The problem statement will be a concise description of the situation. It should be no longer than a sentence or short paragraph.
- Describe your client and how it sustains itself. Is your client local, regional, national and/or international? Is your client in the business to sell something? If so, what, where and to whom? Is your client a public or privately held company? Is your client a non-profit? If so, for whom or for what does it advocate? Does it rely on volunteers? Donors? Add any other information you think would be helpful in understanding your client.
- Provide an historical timeline of your client. (This can be in bullet point if there is sufficient history.) Describe key points in time, from the founding to the present, that have affected – for better or for worse – your client’s situation and/or that of its key publics.
- Describe the current organizational culture. http://en.wikipedia.org/wiki/Organizational_culture
- Describe the communication tools and messages your client currently uses and note any past initiatives – successful or not – that might be important in developing your plan.
- Identify and discuss past, present or potential - Key publics and stakeholders (internal and external); Competitors (or competing interests)
- Discuss the environment in which your client operates. That is, for your client to continue to operate successfully, what economic, political, social, international, regulatory issues and/or public policies does your client have to pay attention to? Are there any?

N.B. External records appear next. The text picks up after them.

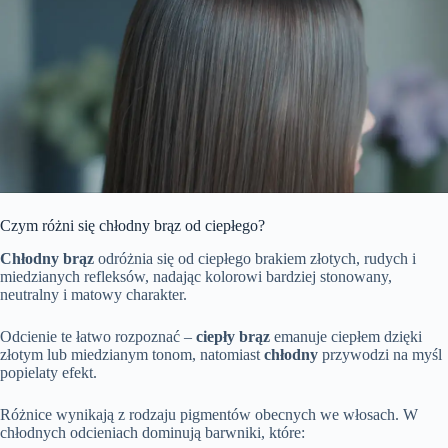
Czym różni się chłodny brąz od ciepłego?
Chłodny brąz
odróżnia się od ciepłego brakiem złotych, rudych i
miedzianych refleksów, nadając kolorowi bardziej stonowany,
neutralny i matowy charakter.
Odcienie te łatwo rozpoznać –
ciepły brąz
emanuje ciepłem dzięki
złotym lub miedzianym tonom, natomiast
chłodny
przywodzi na myśl
popielaty efekt.
Różnice wynikają z rodzaju pigmentów obecnych we włosach. W
chłodnych odcieniach dominują barwniki, które:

- Review the history of the problem situation outside the organization
- Identify who is involved and who is affected in the situation. Consider what the stakeholders know about the situation, how they feel about it, and what they do that is related to the situation.
- Based on your findings in steps 1-8, conduct a SWOT (Strengths, Weaknesses, Opportunities, Threats) analysis for your client. Remember, strengths and weaknesses are internal to the client. Opportunities and threats are external.